- **Assigned task**:
Whenever a line in the following entries includes "aluControl", tally it. Report nothing except the final count.

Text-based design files
[Start of Attachment]

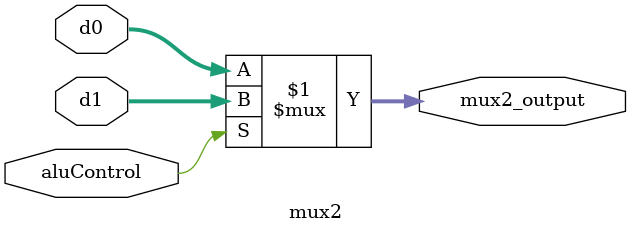
<source format=sv>
`timescale 1ns / 1ps


module mux2(input logic [7:0] d0, d1, input logic aluControl, output logic [7:0] mux2_output);

    assign mux2_output = aluControl ? d1 : d0;
    
endmodule

</source>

[End of Attachment]

- **Answer section**:
2